Ломая ногами сухие стебли крапивы, я шел по берегу, наслаждаясь долгожданным теплом, и вскоре натолкнулся на убежище енотовидной собаки. Оно очень уютно было устроено под корневищем невысокой ольхи, нависшей над рекой и готовой в любой момент рухнуть в воду. Для меня как следопыта подобная находка оказалась весьма удачной, и, скинув рюкзак, я принялся делать нужные замеры и зарисовки.
Внезапный гвалт будто попадавших с неба в ольховник многочисленных серых ворон отвлек меня. Поднялась настоящая кутерьма: птицы то садились в кроны, то взлетали, при этом оглашая осенний лес непрекращающимся громким карканьем. Оттуда же доносилась стрекотня сороки, а позже к общему хору добавились и голоса нескольких галок, явно прибывших из города. Но заставить прилететь их в лес и «выступить» в поддержку вороньего большинства могла лишь какая-то веская причина. Так ведут себя многие птицы, и особенно врановые, при обнаружении пернатого хищника. Я рассудил, что, по всей вероятности, представители черного племени обнаружили одного из ястребов — тетеревятника.
Тем временем более трех десятков ворон, одна сорока и немного галок продолжали будоражить погожий осенний день своими истошными криками. Вскоре эта банда сдвинулась поближе ко мне, а позже и вовсе расселась вокруг по вершинам деревьев. Мне показалось, что сейчас вся стая была занята только мной, ор почти прекратился. Но куда же пропал птичий враг — причина всей этой суматохи? Может, улетел? Я приблизился к ольхе, маленькая крона которой была почти сплошь покрыта воронами и галками, и шуганул их. Птицы молча взлетели и нехотя пересели на соседнее дерево. Ради потехи я шуганул их и оттуда. Мало-помалу вся компания разлетелась, а вопрос о том, кто был причиной переполоха, остался открытым.
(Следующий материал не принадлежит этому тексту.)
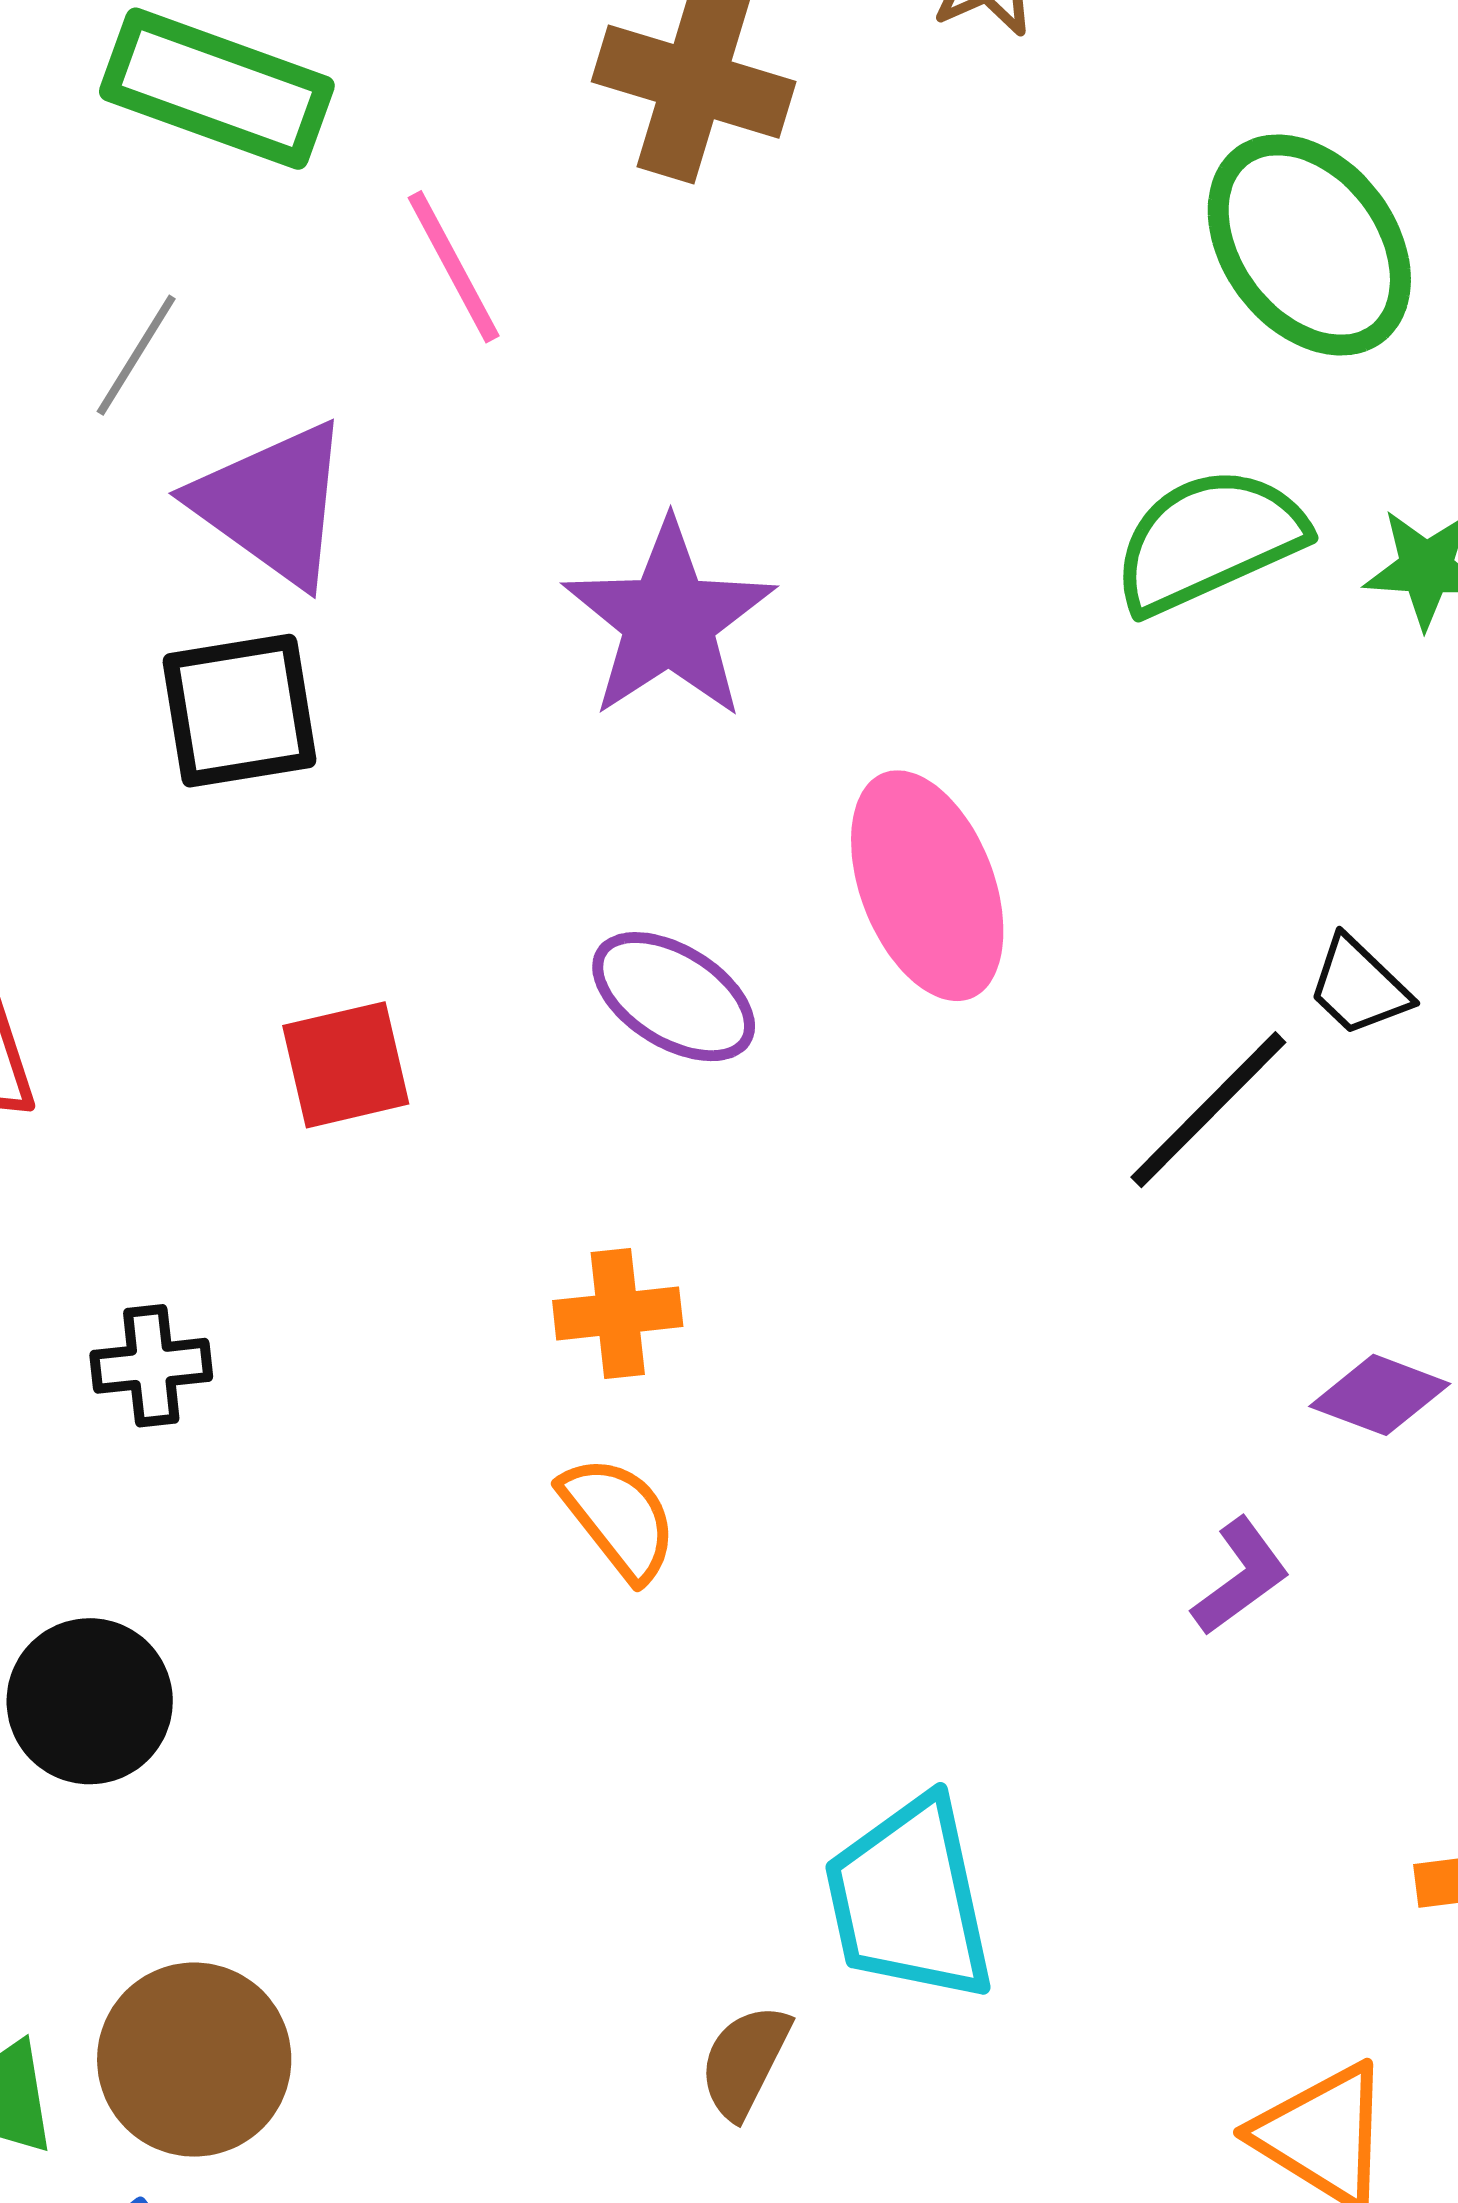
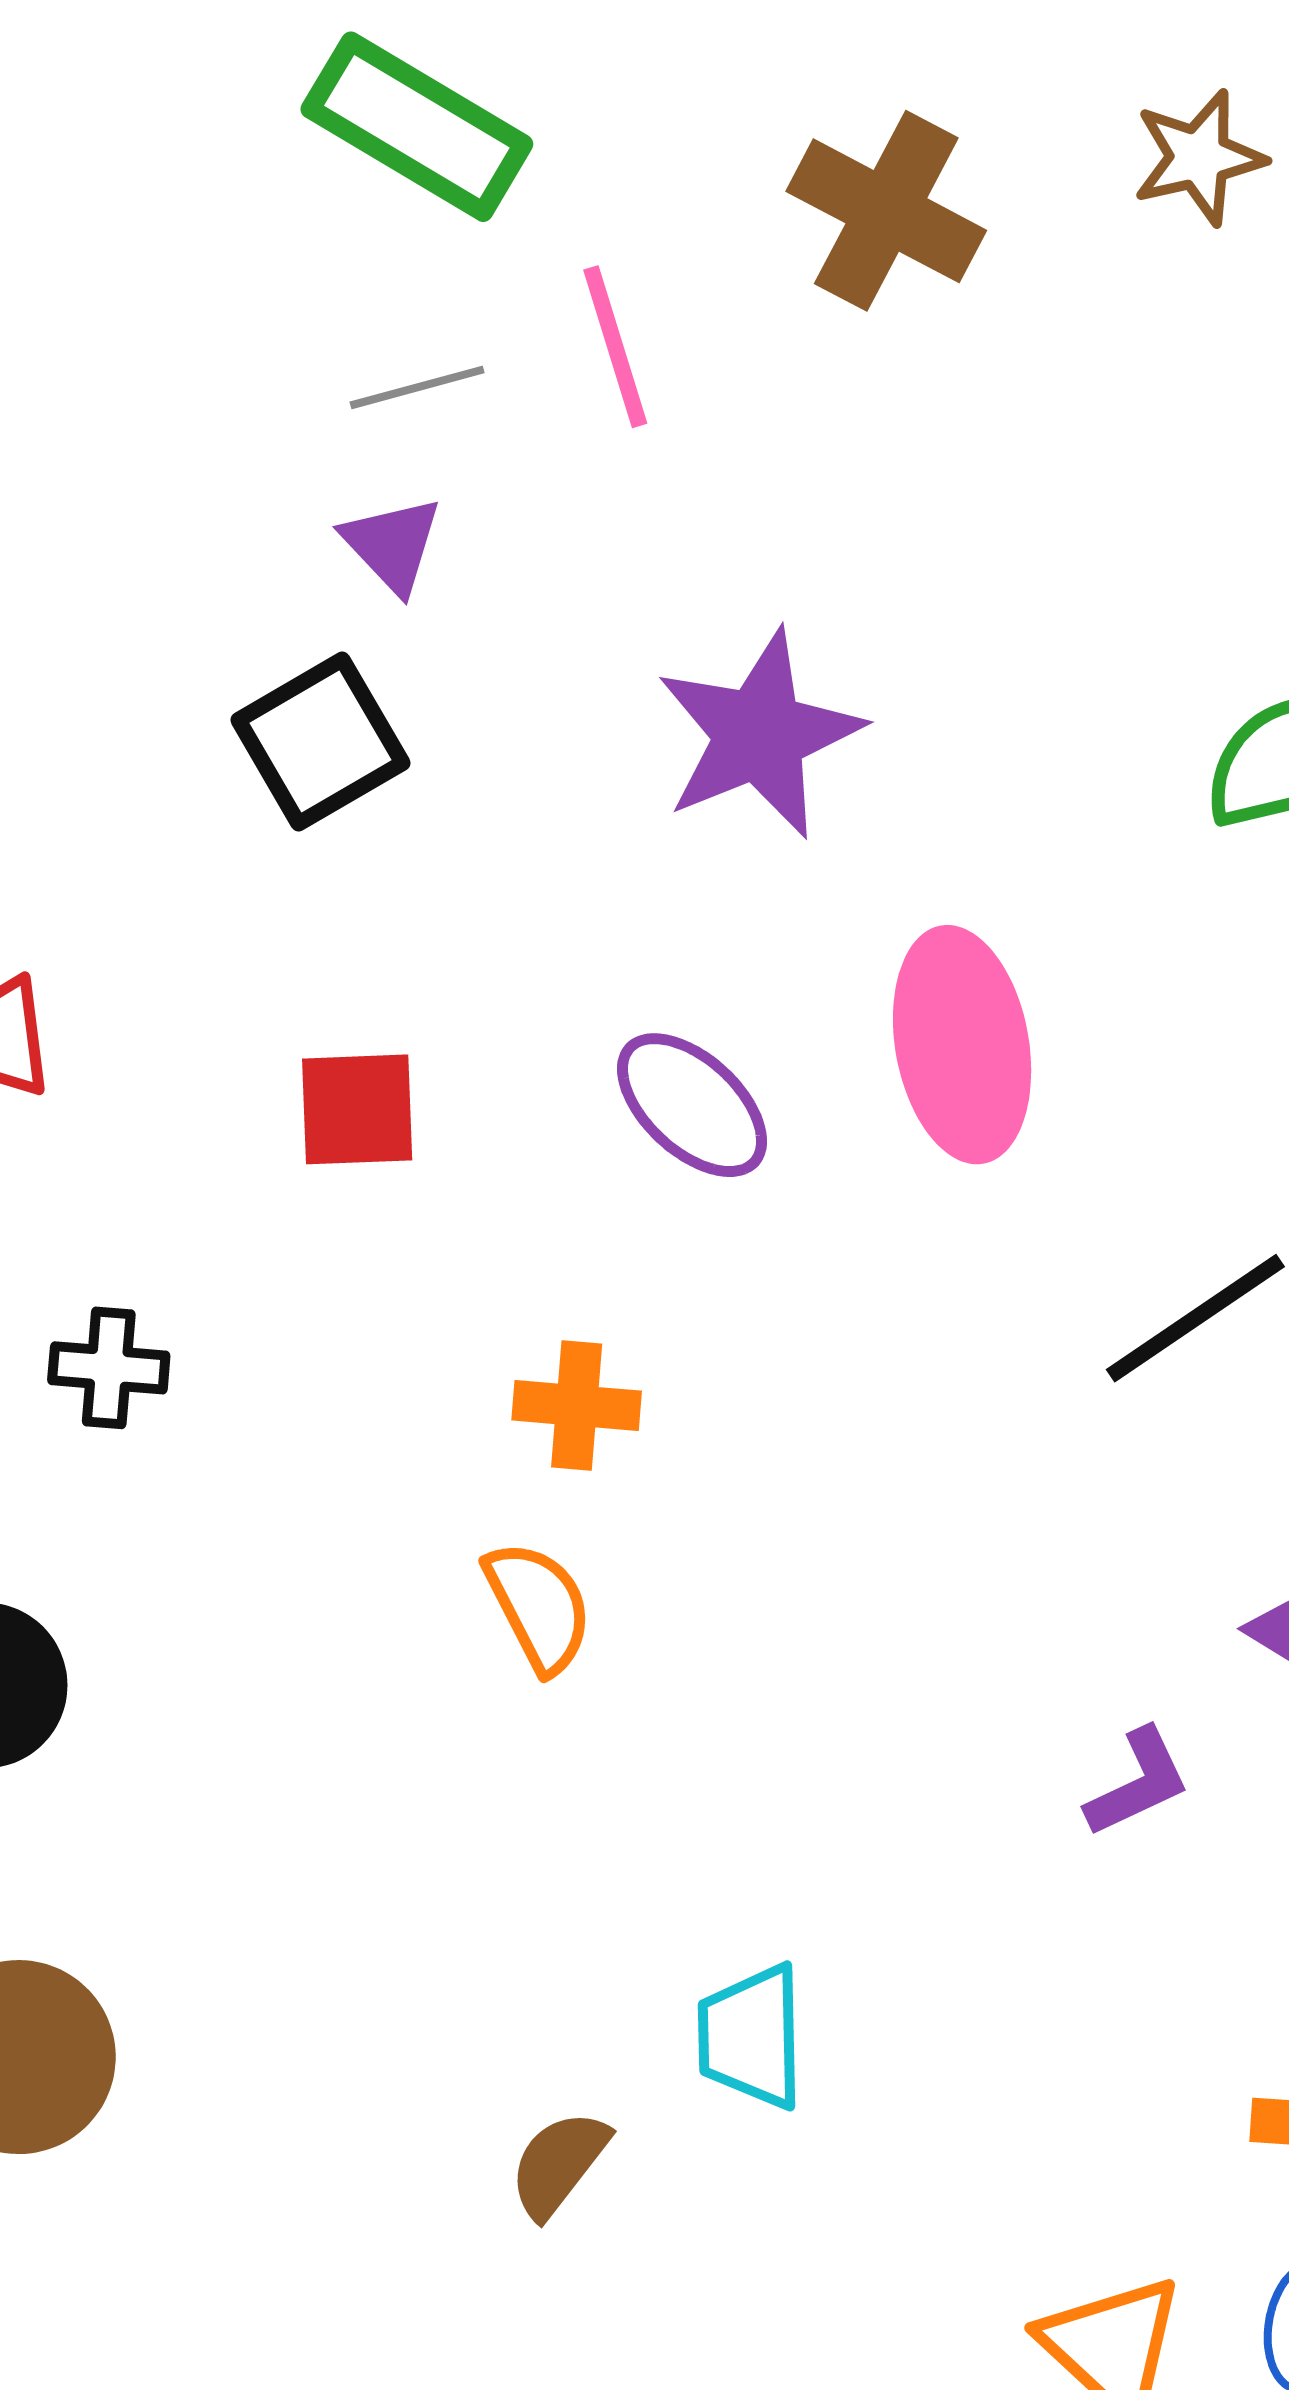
gray line: (136, 355) -> (417, 387), moved, turned 32
purple triangle: (272, 504) -> (392, 545), size x0.6
black square: (240, 711) -> (320, 742), turned -32
cyan trapezoid: (909, 1900) -> (751, 2037), size x0.7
Между тем неподалеку, в заболоченном кустарнике, свистнул кормящийся рябчик, и я, достав манок, перекинулся на него. Нет, в тот день я не взял ружья и планировал только сфотографировать рябчика, если тот подлетит. Но он так и не вылетел... Сделав кое-какие записи, я взял рюкзак и направился обратно к берегу, с трудом выползая из тесных зарослей черемухи и прочего непролазного кустарника. Но не успел я выбраться из веточной путанки подлеска и как следует разогнуться, как в ту же секунду лицом к лицу столкнулся с тем, кого совсем недавно воронье сборище подвергло психической атаке. Прямо передо мной, в пяти метрах, на ветке сидела сова. Средних размеров, с красивым светло-серым оперением. Это была взрослая особь серой неясыти. Далее все произошло мгновенно. Как только я выбрался из подлеска и поймал птицу взглядом, неясыть повернула ко мне свою большую, почти белую голову и впилась в меня своими красивыми черными глазами. Это было просто фантастично! Первая мысль, посетившая меня в те секунды, была о фотоаппарате. Он лежал в сумке, но... я не успел. Сова, напуганная моим появлением, снялась с ветки и скрылась в глубине ольховника. Больше я ее не видел. Рисуя в воображении ястреба и прочих дневных охотников, я напрочь забыл о ночных хищниках, столь же нелюбимых врановыми. Как видно, птичья суматоха была небеспричинна.
Но почему так снизился пыл вороньей своры, когда она подлетела ко мне? Напомню: все это время неясыть находилась неподалеку. Я допускаю, что вороны меня побаивались и поэтому не проявляли к хищнику прежней агрессии. А возможно, в их птичьих, но довольно развитых мозгах засела мысль сведения счета с совой чужими, то есть моими, руками, и они видели во мне могущественного союзника. Но что удивительно, неясыть тоже оценила ситуацию и расположилась близко от меня, будто желая воспользоваться моим покровительством. А когда враги оставили ее в покое, сова, как и любая дикая птица, не выдержала столь тесного контакта с человеком и в момент моего внезапного появления поспешила ретироваться.
Я немного жалел о том, что судьба лишила меня бесценного фототрофея — близко сидящей и прекрасно освещенной осенним солнцем птицы-красавицы. Но радовало, что разыгравшаяся на глазах сценка надолго останется в памяти.